Tom DeLay and Ron Carey

Former FEC Chairman Bradley Smith writes in defense of Tom DeLay this morning on the Journal op-ed page. Smith is fairly well-known as a strong opponent of campaign finance laws, and his appointment (at the insistence of Republicans in Congress) to the commission that oversees those laws caused some comment when it first happened. His time on the commission was devoted primarily to weakening enforcement of those laws that exist, and to doing what he could to undermine support for further legislation. His column this morning is best seen as an extension of that mission.

He argues that Tom DeLay's actions, and those of TRMPAC (his Texas political action committee), were legal. The outlines of Smith's account are familiar to anyone sufficiently determined or caffeinated to follow to the end of news accounts of the scandal. Texans for a Republican Majority (TRMPAC, for short) was not allowed, under Texas law, to take corporate contributions except for limited purposes. So they took the money, donated it to an arm of the Republican National Committee, and included a list of candidates for the Texas state legislature to whom they wanted the RNC to donate approximately the same amount. Surprising no one, the RNC made the donations. Thus, tightly restricted corporate money was magically transmogrified into unrestricted donations.

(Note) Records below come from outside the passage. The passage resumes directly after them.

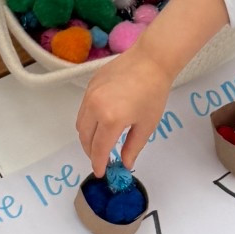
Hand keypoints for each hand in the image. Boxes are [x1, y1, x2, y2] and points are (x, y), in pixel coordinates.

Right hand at [77, 43, 170, 177]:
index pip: (99, 149)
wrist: (151, 60)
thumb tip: (125, 164)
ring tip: (99, 142)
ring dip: (87, 136)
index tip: (101, 173)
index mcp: (111, 119)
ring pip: (81, 123)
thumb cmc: (153, 93)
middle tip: (101, 158)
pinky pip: (83, 108)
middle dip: (91, 151)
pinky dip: (88, 120)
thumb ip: (133, 148)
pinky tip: (101, 122)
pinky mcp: (90, 85)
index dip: (98, 164)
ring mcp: (90, 95)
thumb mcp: (146, 125)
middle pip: (84, 137)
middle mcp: (95, 107)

Smith rests his defense of DeLay on the ground that the various transfers from committee to committee and account to account are common practice, and "it was widely understood to be legal, ethical and even encouraged by state and federal law." This is true, so long as the transfers are not linked to one another in order to avoid campaign finance regulations. If they are, it becomes a form of money laundering. Smith waves off this issue with the observation that "it is perfectly legal for a national party committee to seek the advice of local political leaders when spending money in their states." Perhaps, but it is fairly credulous to suppose that the "advice" in this instance was much more than a fig leaf. DeLay wanted to use money he wasn't legally allowed to use, so he, in effect, "swapped" the contributions with another committee.

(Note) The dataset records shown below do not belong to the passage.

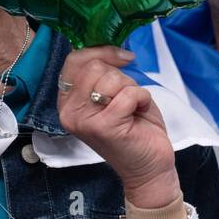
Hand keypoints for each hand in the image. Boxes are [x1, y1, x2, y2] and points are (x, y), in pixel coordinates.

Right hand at [56, 47, 180, 207]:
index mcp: (68, 102)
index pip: (73, 61)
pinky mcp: (103, 126)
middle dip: (121, 77)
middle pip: (94, 67)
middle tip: (128, 100)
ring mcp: (84, 120)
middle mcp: (69, 111)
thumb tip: (113, 50)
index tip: (124, 57)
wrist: (149, 168)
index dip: (101, 52)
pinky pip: (129, 93)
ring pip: (111, 79)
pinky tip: (139, 115)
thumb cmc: (136, 130)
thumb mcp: (116, 97)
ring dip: (132, 89)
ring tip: (132, 110)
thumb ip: (105, 77)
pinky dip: (142, 99)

The Journal editorial board can perhaps offer some helpful counsel to Smith in this regard. When the Teamsters and their then-President Ron Carey were caught up in a quite similar scandal involving money that could not be used in a political campaign (Carey's re-election campaign, in that case) being laundered into seemingly legal contributions nine years ago, the Journal was unforgiving. When Carey was indicted, the Journal editorialized that the indictment was "long overdue" and described the fundraising two-step as symptomatic of "the problem of union corruption, which is clearly widespread and probably growing."

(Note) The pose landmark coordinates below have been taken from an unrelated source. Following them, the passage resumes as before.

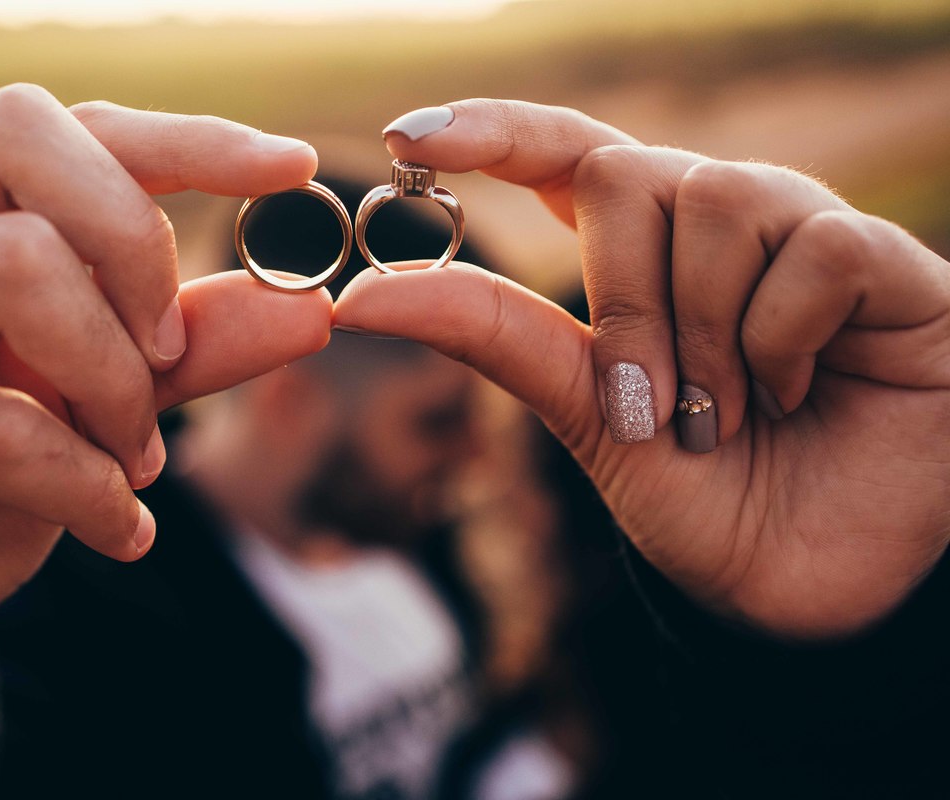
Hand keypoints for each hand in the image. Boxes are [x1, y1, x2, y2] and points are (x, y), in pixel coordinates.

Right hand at [0, 84, 330, 794]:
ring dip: (114, 376)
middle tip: (168, 355)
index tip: (293, 167)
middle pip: (23, 138)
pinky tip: (115, 532)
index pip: (52, 126)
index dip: (184, 136)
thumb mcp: (80, 413)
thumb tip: (305, 308)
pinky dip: (88, 487)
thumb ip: (179, 351)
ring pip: (13, 262)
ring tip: (132, 457)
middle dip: (139, 247)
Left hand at [336, 99, 949, 639]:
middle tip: (650, 407)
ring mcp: (797, 236)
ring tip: (732, 417)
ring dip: (704, 335)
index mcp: (639, 258)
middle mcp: (713, 228)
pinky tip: (804, 388)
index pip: (561, 153)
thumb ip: (499, 341)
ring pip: (714, 199)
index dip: (490, 132)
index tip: (404, 140)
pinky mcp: (883, 262)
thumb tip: (360, 295)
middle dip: (620, 302)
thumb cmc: (709, 496)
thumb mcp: (590, 420)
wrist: (819, 580)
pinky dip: (786, 337)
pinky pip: (813, 247)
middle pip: (621, 172)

Smith is a longstanding opponent of campaign finance laws who, as a matter of principle, regards almost all restrictions on campaign spending as illegitimate and unconstitutional. His enthusiasm for a relaxed reading of the law may be right or wrong, but it is unquestionably honest. The Journal's enthusiasm for vigorous enforcement of the law when it's being applied against Democratic union leaders, but not when Republican machine bosses are in the crosshairs, is something rather less impressive.